MolRecBench-Wild: A Real-World Benchmark for Optical Chemical Structure Recognition
For researchers developing OCSR systems, this benchmark provides a more realistic evaluation that highlights the limitations of current models on real-world chemical diagrams.
The paper introduces MOSAIC, a dual-dimensional difficulty framework for OCSR, and constructs MolRecBench-Wild, a benchmark of 5,029 structures from 820 recent chemistry papers. Experiments on 18 models reveal severe performance degradation compared to previous patent benchmarks, exposing a large gap between real-world academic scenarios and existing evaluations.
Optical Chemical Structure Recognition (OCSR) aims to translate molecular diagrams in scientific literature into machine-readable formats, but current systems remain unreliable on real-world images due to substantial visual and chemical complexity.

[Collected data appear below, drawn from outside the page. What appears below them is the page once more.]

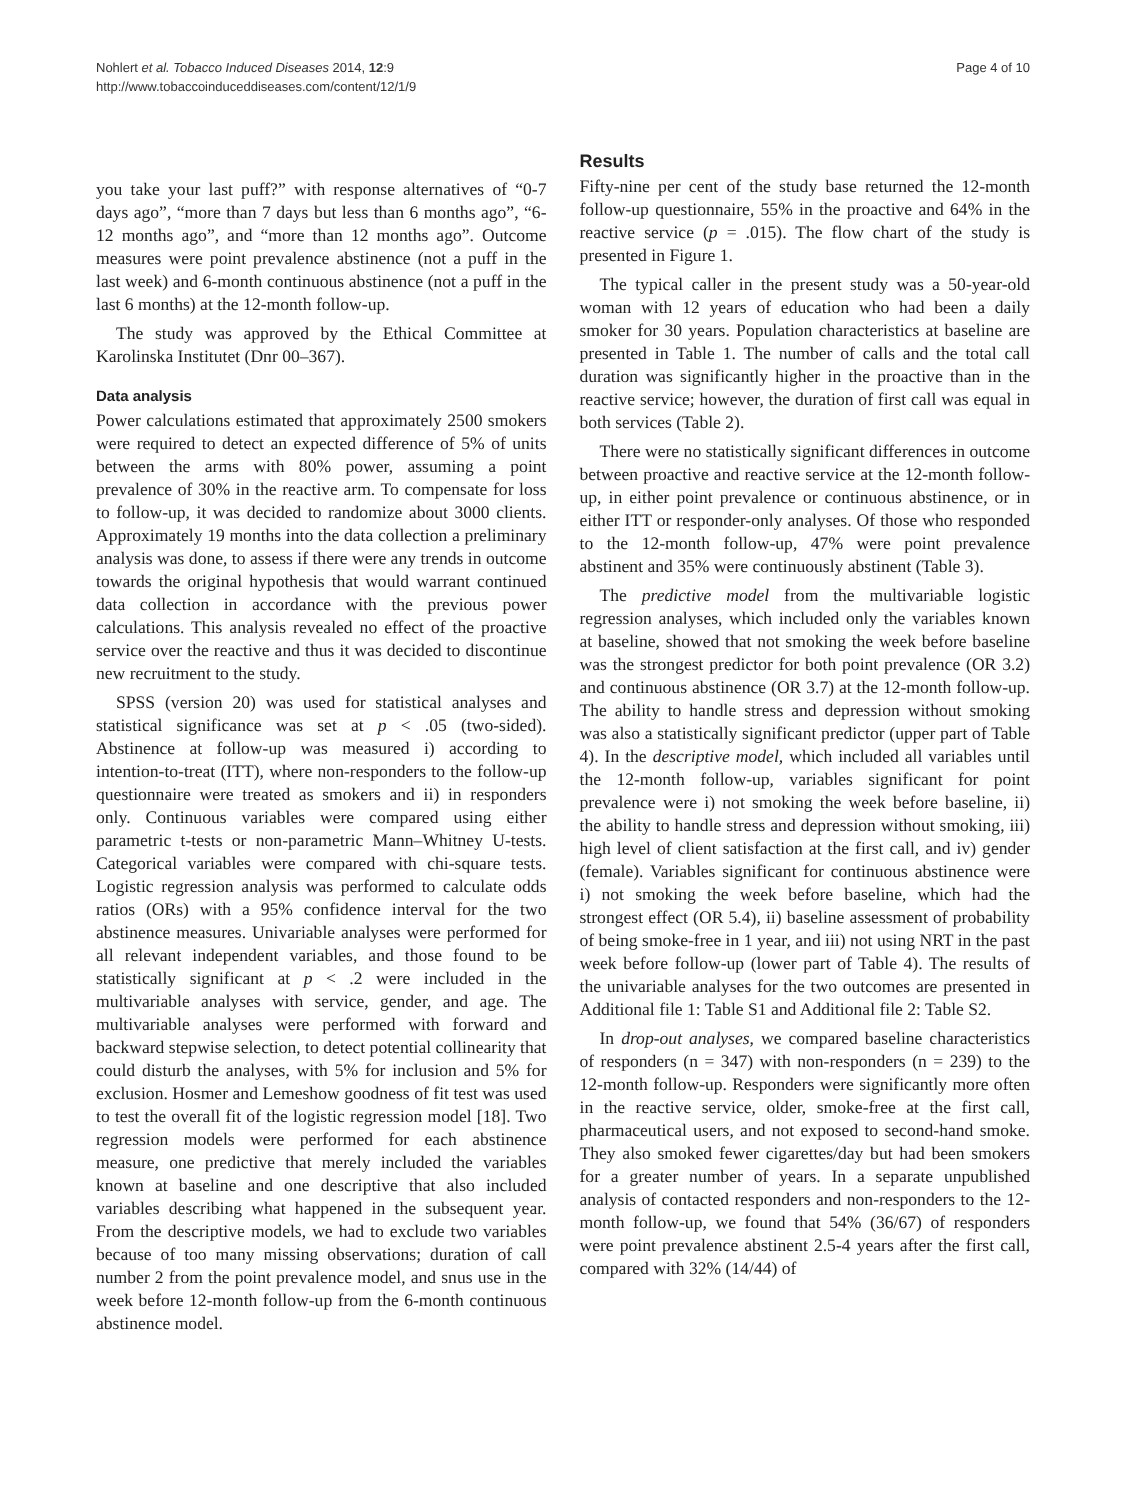Nohlert et al. Tobacco Induced Diseases 2014, 12:9
http://www.tobaccoinduceddiseases.com/content/12/1/9
Page 4 of 10
you take your last puff?” with response alternatives of “0-7 days ago”, “more than 7 days but less than 6 months ago”, “6-12 months ago”, and “more than 12 months ago”. Outcome measures were point prevalence abstinence (not a puff in the last week) and 6-month continuous abstinence (not a puff in the last 6 months) at the 12-month follow-up.
The study was approved by the Ethical Committee at Karolinska Institutet (Dnr 00–367).
Data analysis
Power calculations estimated that approximately 2500 smokers were required to detect an expected difference of 5% of units between the arms with 80% power, assuming a point prevalence of 30% in the reactive arm. To compensate for loss to follow-up, it was decided to randomize about 3000 clients. Approximately 19 months into the data collection a preliminary analysis was done, to assess if there were any trends in outcome towards the original hypothesis that would warrant continued data collection in accordance with the previous power calculations. This analysis revealed no effect of the proactive service over the reactive and thus it was decided to discontinue new recruitment to the study.
SPSS (version 20) was used for statistical analyses and statistical significance was set at p < .05 (two-sided). Abstinence at follow-up was measured i) according to intention-to-treat (ITT), where non-responders to the follow-up questionnaire were treated as smokers and ii) in responders only. Continuous variables were compared using either parametric t-tests or non-parametric Mann–Whitney U-tests. Categorical variables were compared with chi-square tests. Logistic regression analysis was performed to calculate odds ratios (ORs) with a 95% confidence interval for the two abstinence measures. Univariable analyses were performed for all relevant independent variables, and those found to be statistically significant at p < .2 were included in the multivariable analyses with service, gender, and age. The multivariable analyses were performed with forward and backward stepwise selection, to detect potential collinearity that could disturb the analyses, with 5% for inclusion and 5% for exclusion. Hosmer and Lemeshow goodness of fit test was used to test the overall fit of the logistic regression model [18]. Two regression models were performed for each abstinence measure, one predictive that merely included the variables known at baseline and one descriptive that also included variables describing what happened in the subsequent year. From the descriptive models, we had to exclude two variables because of too many missing observations; duration of call number 2 from the point prevalence model, and snus use in the week before 12-month follow-up from the 6-month continuous abstinence model.
Results
Fifty-nine per cent of the study base returned the 12-month follow-up questionnaire, 55% in the proactive and 64% in the reactive service (p = .015). The flow chart of the study is presented in Figure 1.
The typical caller in the present study was a 50-year-old woman with 12 years of education who had been a daily smoker for 30 years. Population characteristics at baseline are presented in Table 1. The number of calls and the total call duration was significantly higher in the proactive than in the reactive service; however, the duration of first call was equal in both services (Table 2).
There were no statistically significant differences in outcome between proactive and reactive service at the 12-month follow-up, in either point prevalence or continuous abstinence, or in either ITT or responder-only analyses. Of those who responded to the 12-month follow-up, 47% were point prevalence abstinent and 35% were continuously abstinent (Table 3).
The predictive model from the multivariable logistic regression analyses, which included only the variables known at baseline, showed that not smoking the week before baseline was the strongest predictor for both point prevalence (OR 3.2) and continuous abstinence (OR 3.7) at the 12-month follow-up. The ability to handle stress and depression without smoking was also a statistically significant predictor (upper part of Table 4). In the descriptive model, which included all variables until the 12-month follow-up, variables significant for point prevalence were i) not smoking the week before baseline, ii) the ability to handle stress and depression without smoking, iii) high level of client satisfaction at the first call, and iv) gender (female). Variables significant for continuous abstinence were i) not smoking the week before baseline, which had the strongest effect (OR 5.4), ii) baseline assessment of probability of being smoke-free in 1 year, and iii) not using NRT in the past week before follow-up (lower part of Table 4). The results of the univariable analyses for the two outcomes are presented in Additional file 1: Table S1 and Additional file 2: Table S2.
In drop-out analyses, we compared baseline characteristics of responders (n = 347) with non-responders (n = 239) to the 12-month follow-up. Responders were significantly more often in the reactive service, older, smoke-free at the first call, pharmaceutical users, and not exposed to second-hand smoke. They also smoked fewer cigarettes/day but had been smokers for a greater number of years. In a separate unpublished analysis of contacted responders and non-responders to the 12-month follow-up, we found that 54% (36/67) of responders were point prevalence abstinent 2.5-4 years after the first call, compared with 32% (14/44) of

We introduce MOSAIC, a dual-dimensional difficulty framework with 37 fine-grained labels that jointly characterize visual interference and chemical semantic challenges in molecular diagrams. Based on this framework, we construct MolRecBench-Wild, a benchmark of 5,029 structures from 820 recent chemistry papers, covering the full difficulty spectrum observed in real publications. To enable faithful semantic evaluation beyond SMILES and MolFile, we propose CARBON, a representation language capable of expressing valence variations, icon-based groups, and other non-standard chemical semantics. We further adopt a dual-track evaluation protocol supporting both CARBON and SMILES outputs for broad model compatibility. Comprehensive experiments over 18 OCSR-capable models reveal severe performance degradation on MolRecBench-Wild, exposing a large gap between previous patent benchmarks and real-world academic scenarios.